Go through the records and show each line where the word "angle" occurs.

Saved data entries:
++++++
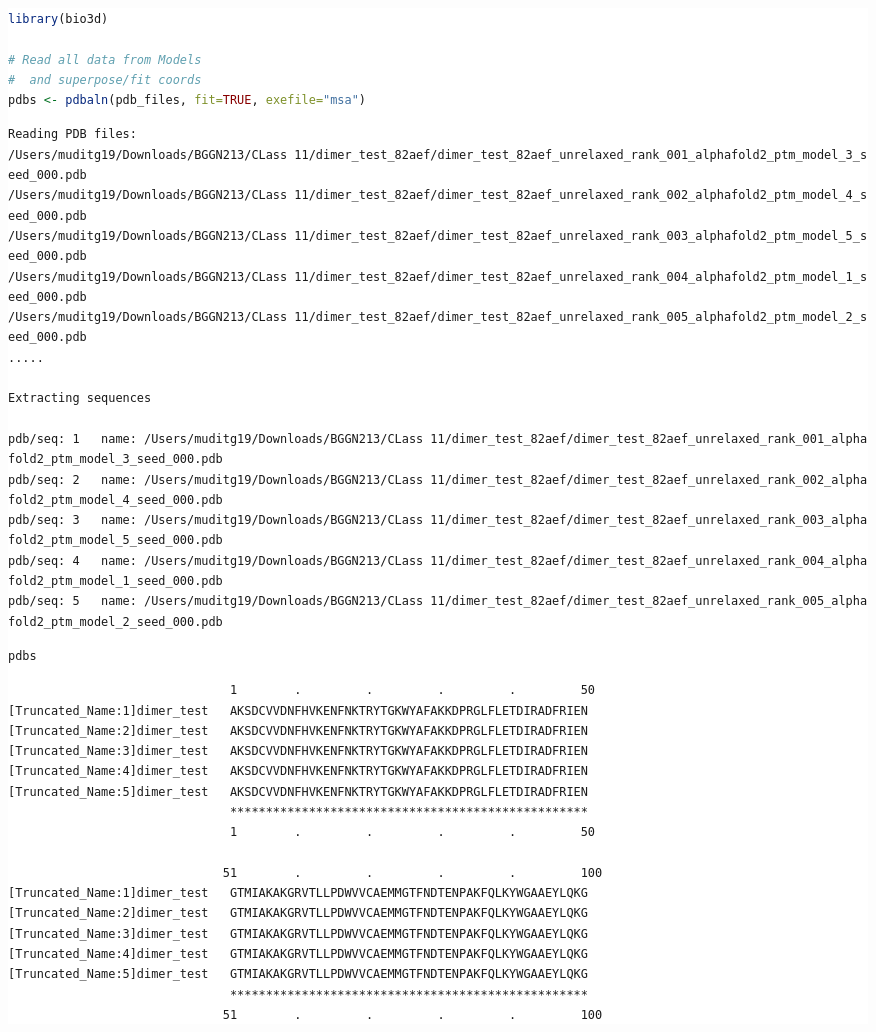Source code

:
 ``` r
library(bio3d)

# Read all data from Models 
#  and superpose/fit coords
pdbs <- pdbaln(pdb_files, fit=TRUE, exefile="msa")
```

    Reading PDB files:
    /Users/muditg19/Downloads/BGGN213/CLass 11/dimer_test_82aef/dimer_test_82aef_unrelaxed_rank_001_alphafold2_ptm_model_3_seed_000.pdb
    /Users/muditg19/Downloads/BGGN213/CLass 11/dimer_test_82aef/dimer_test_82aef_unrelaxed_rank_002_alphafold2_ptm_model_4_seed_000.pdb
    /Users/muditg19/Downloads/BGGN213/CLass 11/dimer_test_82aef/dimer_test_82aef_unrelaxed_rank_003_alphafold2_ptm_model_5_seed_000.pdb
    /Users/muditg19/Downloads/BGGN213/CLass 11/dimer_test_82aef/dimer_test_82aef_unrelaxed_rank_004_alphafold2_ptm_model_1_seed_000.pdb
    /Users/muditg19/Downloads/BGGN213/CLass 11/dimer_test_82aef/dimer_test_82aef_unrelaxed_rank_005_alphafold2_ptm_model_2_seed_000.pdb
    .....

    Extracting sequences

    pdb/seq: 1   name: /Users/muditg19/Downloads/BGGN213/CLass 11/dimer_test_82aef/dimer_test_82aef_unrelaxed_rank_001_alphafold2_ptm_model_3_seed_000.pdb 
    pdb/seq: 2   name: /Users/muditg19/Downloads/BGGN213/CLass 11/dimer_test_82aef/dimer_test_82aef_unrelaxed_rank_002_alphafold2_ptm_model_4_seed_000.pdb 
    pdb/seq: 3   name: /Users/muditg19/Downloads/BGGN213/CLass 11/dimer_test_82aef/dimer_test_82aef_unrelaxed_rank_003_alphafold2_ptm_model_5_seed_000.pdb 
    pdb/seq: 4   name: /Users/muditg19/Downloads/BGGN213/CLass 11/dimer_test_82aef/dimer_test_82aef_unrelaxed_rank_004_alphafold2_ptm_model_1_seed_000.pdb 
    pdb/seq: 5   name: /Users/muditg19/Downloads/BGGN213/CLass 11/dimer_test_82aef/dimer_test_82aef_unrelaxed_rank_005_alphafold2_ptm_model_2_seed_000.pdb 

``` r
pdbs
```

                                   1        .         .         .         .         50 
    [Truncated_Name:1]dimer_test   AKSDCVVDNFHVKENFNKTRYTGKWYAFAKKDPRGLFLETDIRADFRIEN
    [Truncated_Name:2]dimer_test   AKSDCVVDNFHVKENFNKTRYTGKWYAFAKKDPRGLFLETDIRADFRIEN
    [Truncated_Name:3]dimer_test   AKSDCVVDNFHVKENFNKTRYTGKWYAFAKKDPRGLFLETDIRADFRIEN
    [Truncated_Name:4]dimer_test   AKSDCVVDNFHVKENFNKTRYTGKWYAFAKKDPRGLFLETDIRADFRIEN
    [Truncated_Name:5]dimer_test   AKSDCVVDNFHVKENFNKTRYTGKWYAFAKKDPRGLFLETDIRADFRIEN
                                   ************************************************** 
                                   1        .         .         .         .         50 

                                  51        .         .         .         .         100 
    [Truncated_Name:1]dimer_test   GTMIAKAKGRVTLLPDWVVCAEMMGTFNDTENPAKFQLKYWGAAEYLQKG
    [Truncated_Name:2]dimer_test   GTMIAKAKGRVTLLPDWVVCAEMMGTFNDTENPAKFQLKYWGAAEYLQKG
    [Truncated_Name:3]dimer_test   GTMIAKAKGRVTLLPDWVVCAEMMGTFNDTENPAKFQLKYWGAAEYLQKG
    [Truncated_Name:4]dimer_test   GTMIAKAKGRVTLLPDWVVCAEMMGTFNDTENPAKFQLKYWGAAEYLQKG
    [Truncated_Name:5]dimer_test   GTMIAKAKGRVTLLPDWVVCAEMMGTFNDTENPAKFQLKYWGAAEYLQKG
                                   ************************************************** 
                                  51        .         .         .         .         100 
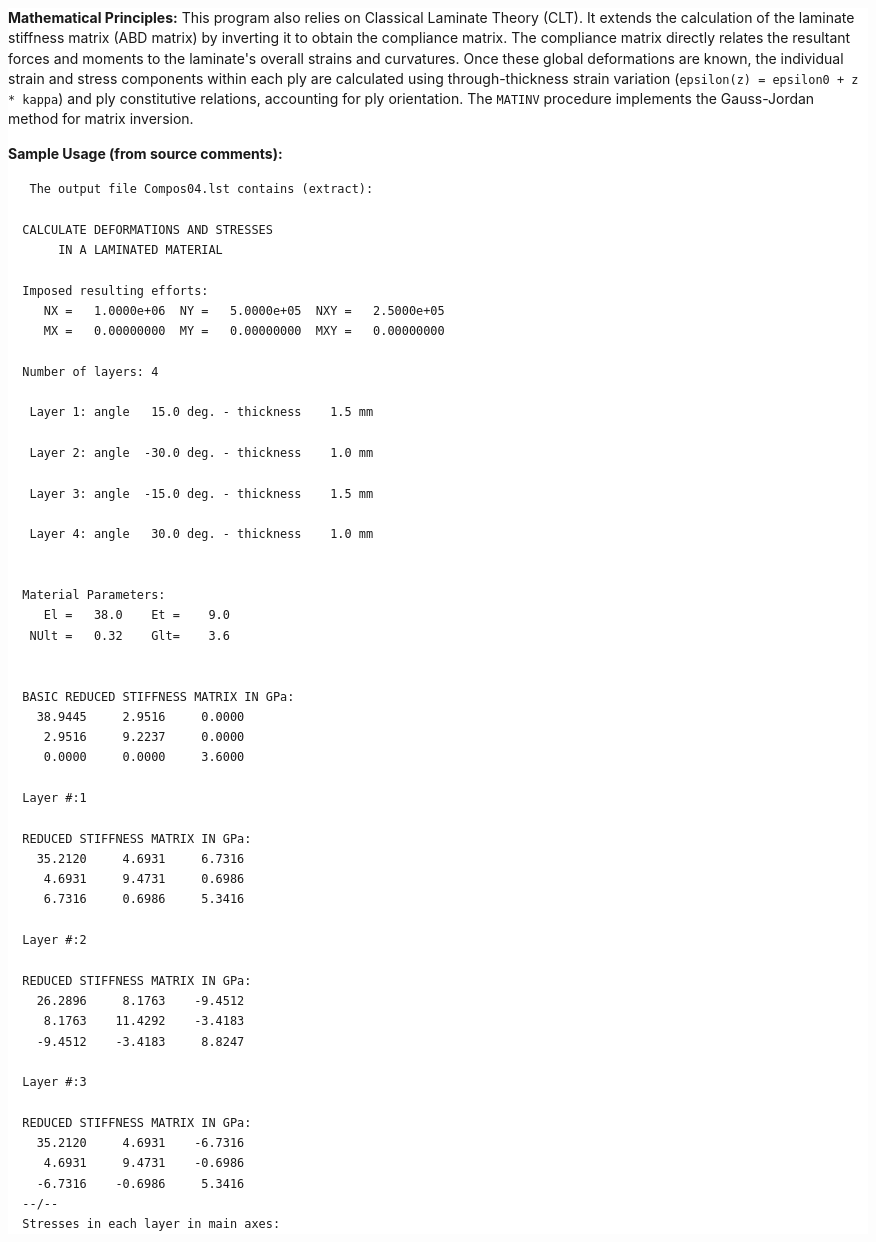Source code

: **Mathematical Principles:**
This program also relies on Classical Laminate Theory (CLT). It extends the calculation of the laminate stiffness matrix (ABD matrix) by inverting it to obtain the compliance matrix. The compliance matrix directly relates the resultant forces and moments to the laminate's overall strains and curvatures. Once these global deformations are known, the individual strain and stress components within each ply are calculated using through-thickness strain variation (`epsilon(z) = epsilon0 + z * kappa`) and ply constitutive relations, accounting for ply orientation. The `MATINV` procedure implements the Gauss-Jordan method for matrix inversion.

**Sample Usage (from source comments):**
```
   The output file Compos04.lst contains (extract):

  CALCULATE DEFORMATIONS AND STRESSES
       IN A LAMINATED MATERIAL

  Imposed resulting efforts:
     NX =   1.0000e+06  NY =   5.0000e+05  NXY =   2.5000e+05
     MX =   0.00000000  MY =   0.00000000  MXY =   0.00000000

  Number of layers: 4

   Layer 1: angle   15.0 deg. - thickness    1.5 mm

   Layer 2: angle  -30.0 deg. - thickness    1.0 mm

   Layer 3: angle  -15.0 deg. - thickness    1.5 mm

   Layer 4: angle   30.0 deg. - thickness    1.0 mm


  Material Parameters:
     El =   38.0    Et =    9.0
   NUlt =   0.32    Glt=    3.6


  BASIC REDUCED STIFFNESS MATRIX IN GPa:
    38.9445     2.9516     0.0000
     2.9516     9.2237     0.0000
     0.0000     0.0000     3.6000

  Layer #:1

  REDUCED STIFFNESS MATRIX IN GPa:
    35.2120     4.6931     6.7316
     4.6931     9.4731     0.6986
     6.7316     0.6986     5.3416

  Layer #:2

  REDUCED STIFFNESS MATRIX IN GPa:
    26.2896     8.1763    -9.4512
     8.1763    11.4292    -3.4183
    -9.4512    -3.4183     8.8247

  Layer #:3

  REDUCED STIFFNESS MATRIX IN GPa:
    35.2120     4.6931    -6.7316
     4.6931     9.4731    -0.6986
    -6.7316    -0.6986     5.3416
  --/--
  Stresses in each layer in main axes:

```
++++++
* Expected output
   Layer 1: angle   15.0 deg. - thickness    1.5 mm
   Layer 2: angle  -30.0 deg. - thickness    1.0 mm
   Layer 3: angle  -15.0 deg. - thickness    1.5 mm
   Layer 4: angle   30.0 deg. - thickness    1.0 mm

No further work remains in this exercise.